My very Catholic and moderately conservative auntie gave me this book for Christmas, since I’m the loud feminist in the family, and I actually think it’s really sweet of her that she thought of me when she saw that.
I do feel like I’m cheating a bit for including this here though, it’s a very very short book, it’s the printed version of two speeches Mary Beard gave (I’ve heard of her through cultural osmosis but have never really come across any of her writings?) on how the image of women in Roman and Greek antiquity still influences the modern, western image of the same.

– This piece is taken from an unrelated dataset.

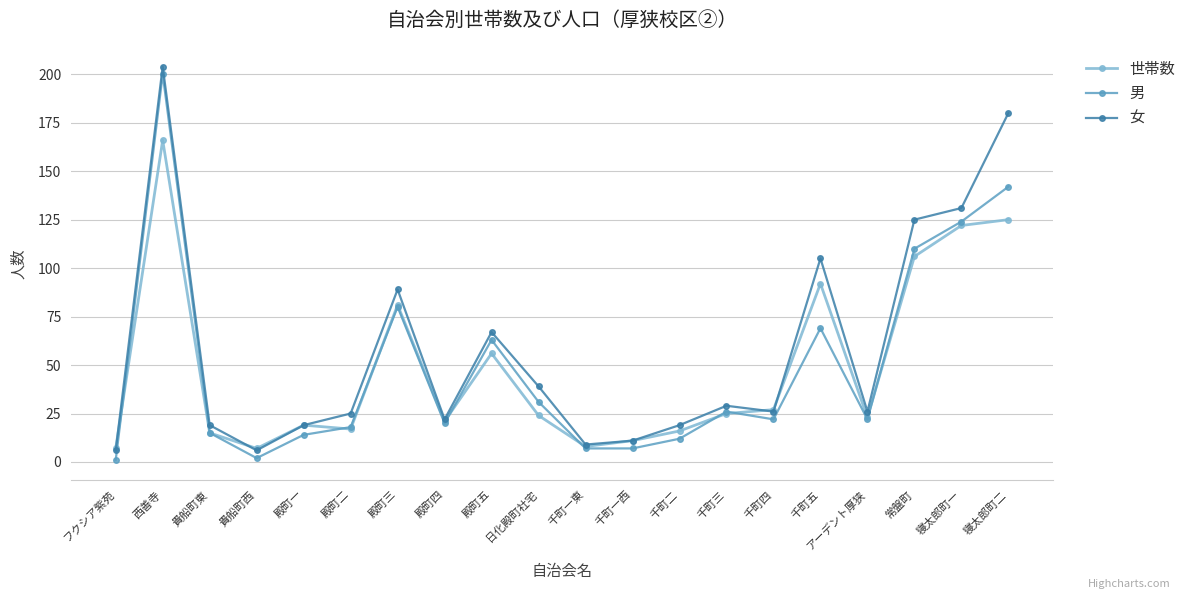

Is it true that 世帯数 equals 8 at 貴船町東?

False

She does it very skilfully and especially the part about rhetoric enraged me. I work in academia and I’ve seen this happening SO many times: A female researcher presents a solid, perfectly sourced and plausible theory only to be talked down by men who SOUND like they know better, but it’s all just smoke and mirrors, they know how to talk in the way a researcher is SUPPOSED to talk, confident, standing tall, with a deep reassuring voice, while she is short, dressed in a way that makes her uncomfortable and with a high voice that only gets higher because she’s getting angry at a bunch of idiots attacking her work!
Due to its length the book only briefly touches a few selected points of course, all of which should and need to be expanded on, but the whole idea of how there’s no real archetype of what a powerful woman looks like and there hasn’t been in millennia, really hits a mark and I think it’s a great start and definitely provides food for thought.